Die Mutter sagt: klar räumen die das wieder weg! und geht hin und sagt ihren Kindern: räumt ihr das bitte weg? Das allerdings scheint eine noch unbekannte Wortfolge zu sein, weshalb die Kinder nur verdattert schauen. Zur Verdeutlichung hebt Mami ein paar Buchstaben auf und legt sie in die zugehörige Schachtel. Das größere Kind durchschaut die Intention, nimmt die Schachtel und leert sie wieder aus.

Da ist es wohl einfacher, die Spielsachen selber aufzuräumen, sagt sich die Mami. Sie sagt sich aber auch: Halt, Moment mal, wer ist denn hier der Dienstleister? Ich habe die Unordnung nicht gemacht, meine Kinder wollen sie nicht beseitigen, also lautet die logische Schlussfolgerung: Der Wirt muss aufräumen!

Denkt's, tut's also doch nicht, nimmt ihren Kaffee und ihren Kuchen, räumt den Kinder-SUV umständlich aus dem Weg Richtung Ausgang, die Kinder mit den Tretrollern hinterher, nicht ohne noch einmal in der Tür stehen zu bleiben und mit den Kindern ausführlich den weiteren Verlauf des Nachmittags zu erörtern. Partizipation wird nämlich groß geschrieben, in der Erziehungsbranche.

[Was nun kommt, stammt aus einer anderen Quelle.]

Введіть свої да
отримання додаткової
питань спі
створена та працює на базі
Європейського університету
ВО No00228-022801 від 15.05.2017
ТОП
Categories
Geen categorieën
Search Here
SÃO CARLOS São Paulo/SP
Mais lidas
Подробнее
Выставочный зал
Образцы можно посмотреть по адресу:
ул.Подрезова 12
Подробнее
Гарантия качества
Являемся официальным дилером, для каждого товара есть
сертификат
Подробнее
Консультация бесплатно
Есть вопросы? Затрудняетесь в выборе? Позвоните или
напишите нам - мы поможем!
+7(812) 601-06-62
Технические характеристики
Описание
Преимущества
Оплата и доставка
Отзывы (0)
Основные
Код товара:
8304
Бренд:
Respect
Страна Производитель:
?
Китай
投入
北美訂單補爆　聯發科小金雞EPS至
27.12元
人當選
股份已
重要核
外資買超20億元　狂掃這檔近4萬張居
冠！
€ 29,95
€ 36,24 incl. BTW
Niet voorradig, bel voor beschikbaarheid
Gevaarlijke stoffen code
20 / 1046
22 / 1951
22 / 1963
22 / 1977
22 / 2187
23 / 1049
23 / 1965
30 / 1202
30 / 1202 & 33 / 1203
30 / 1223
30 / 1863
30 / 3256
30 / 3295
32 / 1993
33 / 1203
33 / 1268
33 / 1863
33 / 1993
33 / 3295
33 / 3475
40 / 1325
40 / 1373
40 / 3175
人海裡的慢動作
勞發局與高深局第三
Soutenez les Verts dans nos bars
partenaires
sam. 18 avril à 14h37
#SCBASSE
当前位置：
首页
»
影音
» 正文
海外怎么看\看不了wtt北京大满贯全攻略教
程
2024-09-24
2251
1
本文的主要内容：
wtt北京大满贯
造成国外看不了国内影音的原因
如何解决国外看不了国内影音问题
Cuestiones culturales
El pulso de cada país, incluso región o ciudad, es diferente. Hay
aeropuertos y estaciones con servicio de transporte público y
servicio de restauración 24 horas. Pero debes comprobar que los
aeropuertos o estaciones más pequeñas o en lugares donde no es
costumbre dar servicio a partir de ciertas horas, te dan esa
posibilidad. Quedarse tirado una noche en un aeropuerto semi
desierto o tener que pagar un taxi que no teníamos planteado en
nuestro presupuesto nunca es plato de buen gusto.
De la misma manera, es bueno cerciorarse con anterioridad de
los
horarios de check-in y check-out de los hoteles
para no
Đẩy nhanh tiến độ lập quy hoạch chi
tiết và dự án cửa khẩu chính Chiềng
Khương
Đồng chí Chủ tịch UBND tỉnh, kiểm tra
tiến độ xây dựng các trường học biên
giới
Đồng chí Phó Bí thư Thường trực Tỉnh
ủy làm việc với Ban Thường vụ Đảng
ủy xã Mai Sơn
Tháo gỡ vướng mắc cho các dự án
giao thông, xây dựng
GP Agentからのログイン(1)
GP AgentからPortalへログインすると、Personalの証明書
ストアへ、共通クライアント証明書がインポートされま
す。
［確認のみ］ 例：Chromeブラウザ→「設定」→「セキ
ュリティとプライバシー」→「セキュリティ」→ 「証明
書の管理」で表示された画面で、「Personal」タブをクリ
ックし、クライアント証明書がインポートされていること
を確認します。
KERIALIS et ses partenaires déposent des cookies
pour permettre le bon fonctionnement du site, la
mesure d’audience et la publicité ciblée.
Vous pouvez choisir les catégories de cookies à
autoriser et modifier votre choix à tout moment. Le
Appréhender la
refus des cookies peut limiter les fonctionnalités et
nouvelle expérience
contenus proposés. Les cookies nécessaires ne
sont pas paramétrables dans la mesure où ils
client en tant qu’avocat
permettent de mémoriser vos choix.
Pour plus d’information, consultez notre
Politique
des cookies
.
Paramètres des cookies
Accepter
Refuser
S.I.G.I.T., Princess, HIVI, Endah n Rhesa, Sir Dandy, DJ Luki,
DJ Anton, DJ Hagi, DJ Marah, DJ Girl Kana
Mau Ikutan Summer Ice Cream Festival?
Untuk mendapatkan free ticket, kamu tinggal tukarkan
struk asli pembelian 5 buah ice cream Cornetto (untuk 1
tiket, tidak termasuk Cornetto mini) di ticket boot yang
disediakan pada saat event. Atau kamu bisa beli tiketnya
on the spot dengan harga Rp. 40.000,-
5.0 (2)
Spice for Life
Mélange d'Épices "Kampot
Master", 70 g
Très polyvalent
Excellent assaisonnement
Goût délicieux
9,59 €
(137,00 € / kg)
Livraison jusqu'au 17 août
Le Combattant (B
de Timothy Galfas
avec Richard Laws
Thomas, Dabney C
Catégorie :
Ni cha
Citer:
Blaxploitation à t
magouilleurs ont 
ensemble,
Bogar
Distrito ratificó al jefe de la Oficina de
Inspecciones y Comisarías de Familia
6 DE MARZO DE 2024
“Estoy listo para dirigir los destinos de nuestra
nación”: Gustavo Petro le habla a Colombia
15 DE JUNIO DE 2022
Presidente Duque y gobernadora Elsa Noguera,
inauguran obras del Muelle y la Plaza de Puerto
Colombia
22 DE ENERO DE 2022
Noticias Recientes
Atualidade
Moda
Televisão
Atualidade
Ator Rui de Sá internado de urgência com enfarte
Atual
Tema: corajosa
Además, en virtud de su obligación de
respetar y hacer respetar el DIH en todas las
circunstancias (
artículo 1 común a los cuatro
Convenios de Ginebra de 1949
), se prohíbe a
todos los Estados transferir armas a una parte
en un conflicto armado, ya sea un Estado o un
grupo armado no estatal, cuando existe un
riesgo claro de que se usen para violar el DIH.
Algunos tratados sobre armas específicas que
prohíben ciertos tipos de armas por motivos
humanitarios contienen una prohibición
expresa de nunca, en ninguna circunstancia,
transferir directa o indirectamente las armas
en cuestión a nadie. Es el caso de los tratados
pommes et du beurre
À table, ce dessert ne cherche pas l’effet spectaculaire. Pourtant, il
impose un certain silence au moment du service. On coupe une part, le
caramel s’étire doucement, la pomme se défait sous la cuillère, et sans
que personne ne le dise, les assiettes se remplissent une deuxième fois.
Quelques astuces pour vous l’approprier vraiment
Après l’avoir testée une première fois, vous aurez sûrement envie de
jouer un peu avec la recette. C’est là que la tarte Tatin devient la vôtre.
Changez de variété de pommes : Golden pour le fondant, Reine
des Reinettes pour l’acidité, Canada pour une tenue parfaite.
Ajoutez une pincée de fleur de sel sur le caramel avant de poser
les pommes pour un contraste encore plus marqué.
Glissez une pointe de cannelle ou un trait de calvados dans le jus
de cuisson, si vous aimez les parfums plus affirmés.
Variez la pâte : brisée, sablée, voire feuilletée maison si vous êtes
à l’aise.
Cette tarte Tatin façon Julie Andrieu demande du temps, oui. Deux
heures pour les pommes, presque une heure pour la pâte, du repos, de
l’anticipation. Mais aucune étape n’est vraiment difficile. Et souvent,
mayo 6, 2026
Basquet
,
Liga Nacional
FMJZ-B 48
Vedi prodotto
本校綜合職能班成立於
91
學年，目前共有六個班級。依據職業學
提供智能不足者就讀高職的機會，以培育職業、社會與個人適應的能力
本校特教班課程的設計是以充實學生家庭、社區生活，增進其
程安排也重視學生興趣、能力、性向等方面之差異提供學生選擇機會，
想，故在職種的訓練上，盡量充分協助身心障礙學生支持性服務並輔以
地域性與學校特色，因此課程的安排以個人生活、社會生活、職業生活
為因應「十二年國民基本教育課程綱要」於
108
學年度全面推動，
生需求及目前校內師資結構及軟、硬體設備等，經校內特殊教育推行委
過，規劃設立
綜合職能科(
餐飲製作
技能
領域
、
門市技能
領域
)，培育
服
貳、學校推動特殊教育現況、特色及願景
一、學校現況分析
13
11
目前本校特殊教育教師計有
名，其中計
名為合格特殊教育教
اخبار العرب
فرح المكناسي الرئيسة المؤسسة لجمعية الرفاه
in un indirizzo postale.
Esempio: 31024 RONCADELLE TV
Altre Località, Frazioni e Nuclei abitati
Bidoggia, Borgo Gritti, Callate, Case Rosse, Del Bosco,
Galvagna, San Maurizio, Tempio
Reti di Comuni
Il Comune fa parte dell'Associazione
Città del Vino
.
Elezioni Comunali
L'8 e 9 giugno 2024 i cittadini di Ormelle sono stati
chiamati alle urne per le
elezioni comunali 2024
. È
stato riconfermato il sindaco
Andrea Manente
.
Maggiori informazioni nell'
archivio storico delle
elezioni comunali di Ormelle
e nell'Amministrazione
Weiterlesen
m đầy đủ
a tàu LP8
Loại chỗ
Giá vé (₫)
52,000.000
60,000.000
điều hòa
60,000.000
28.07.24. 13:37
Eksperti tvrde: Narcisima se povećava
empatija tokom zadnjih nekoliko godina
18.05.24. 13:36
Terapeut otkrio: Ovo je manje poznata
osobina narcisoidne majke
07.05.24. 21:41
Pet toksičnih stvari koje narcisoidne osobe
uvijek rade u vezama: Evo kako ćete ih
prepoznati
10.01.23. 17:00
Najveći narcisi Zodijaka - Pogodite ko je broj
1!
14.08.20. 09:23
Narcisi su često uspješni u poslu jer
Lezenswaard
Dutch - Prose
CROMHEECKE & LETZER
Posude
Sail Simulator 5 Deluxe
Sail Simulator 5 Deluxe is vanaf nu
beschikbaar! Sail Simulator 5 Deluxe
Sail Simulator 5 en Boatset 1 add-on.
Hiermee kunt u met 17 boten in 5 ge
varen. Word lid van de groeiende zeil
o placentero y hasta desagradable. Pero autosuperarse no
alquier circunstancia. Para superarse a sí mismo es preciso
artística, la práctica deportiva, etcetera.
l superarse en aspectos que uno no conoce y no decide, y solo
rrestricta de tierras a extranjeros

Ich habe mich bis dahin wirklich und wahrhaftig amüsiert und auch manchmal leise kichern müssen. Als ich mich dann wieder dem Lesen widmen wollte, dachte ich erst an ein Satiremagazin. Es war allerdings die TAZ, der ich unter dem Einfluss guter Laune zwischenzeitlich die Ernsthaftigkeit abgesprochen hatte. Obwohl: Der Titel heute war tatsächlich Satire!